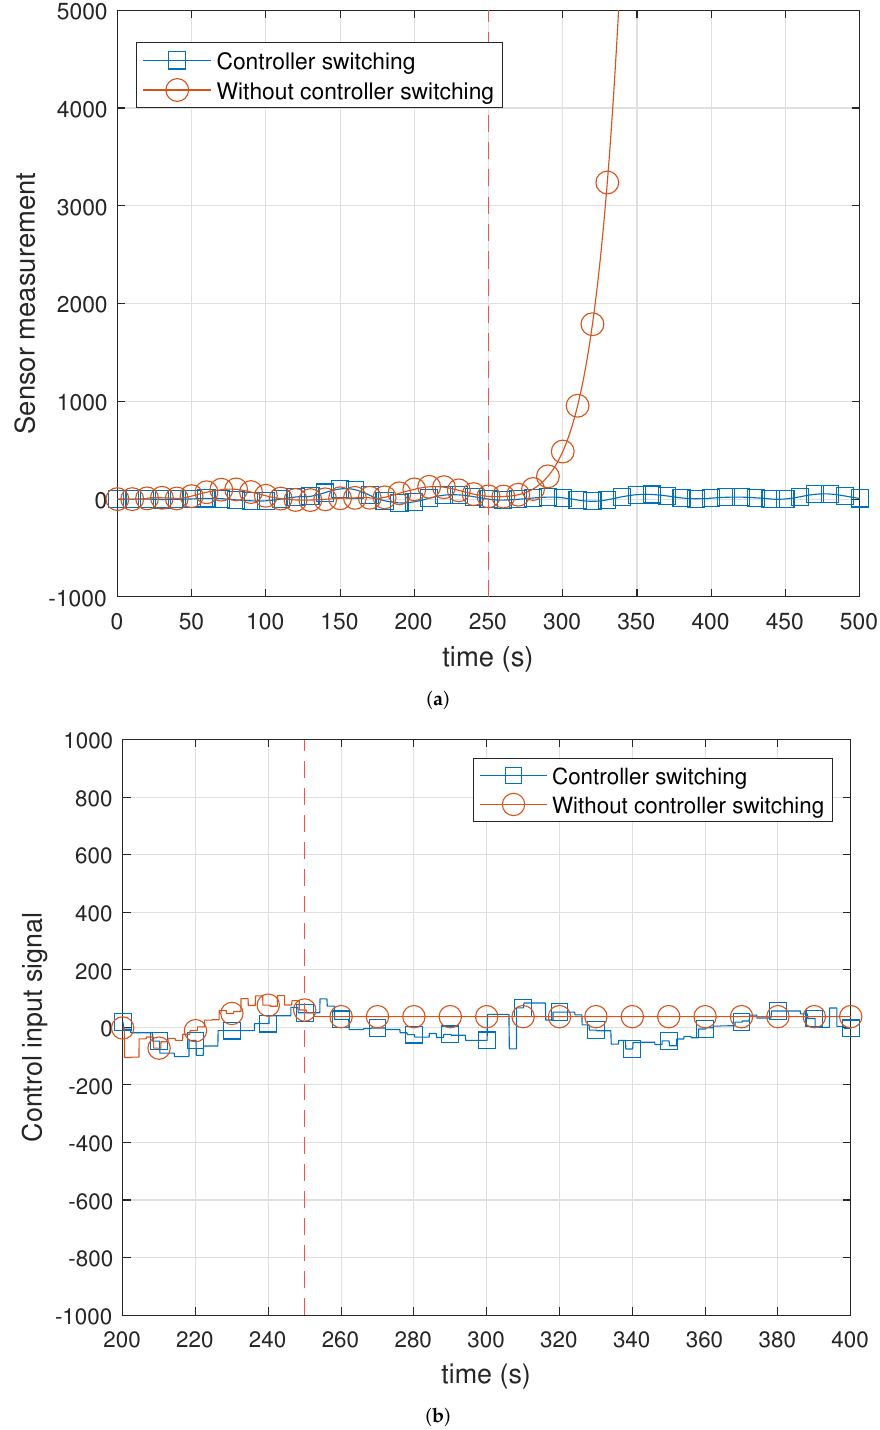
Figure 10. Experimental results on plant with/without controller switching mechanism. ( a ) Sensor measurements; ( b ) control input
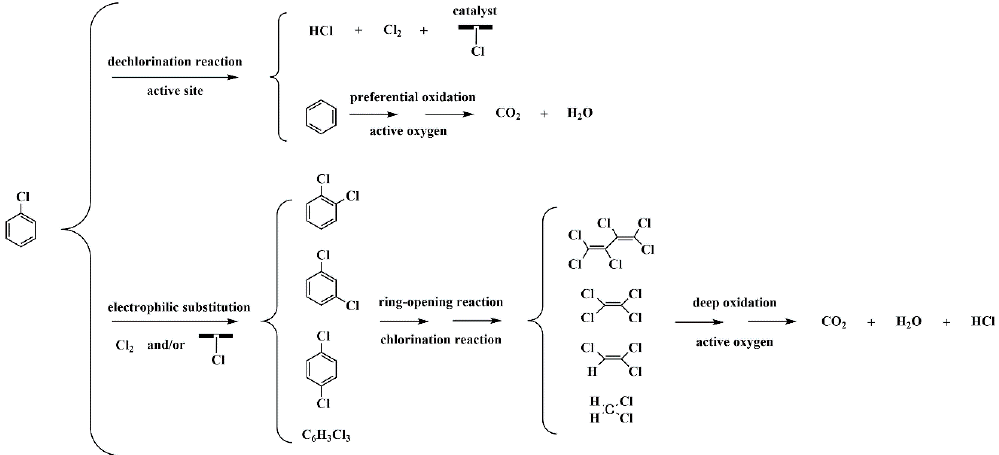
Scheme 1. Proposed reaction path of CB oxidation over the MCZ-0.67 catalyst.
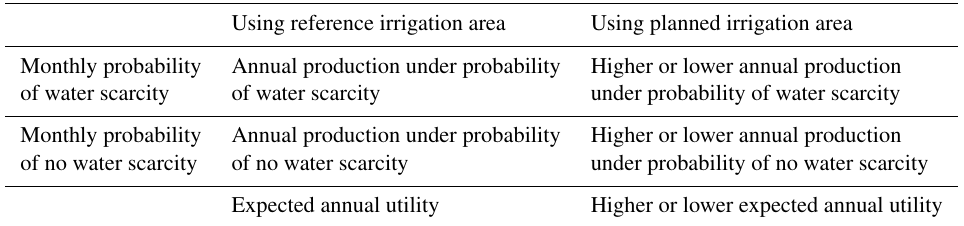
Table 1. Evaluating the expected annual utility using the planned irrigation area from selected river discharge information relative to expected annual utility using the reference irrigation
----
### Task requirements
Everything from the line with "Scheme 1. Proposed" through the last line above must be repeated exactly, except the pictures.

### Exercise solution
Scheme 1. Proposed reaction path of CB oxidation over the MCZ-0.67 catalyst.
Table 1. Evaluating the expected annual utility using the planned irrigation area from selected river discharge information relative to expected annual utility using the reference irrigation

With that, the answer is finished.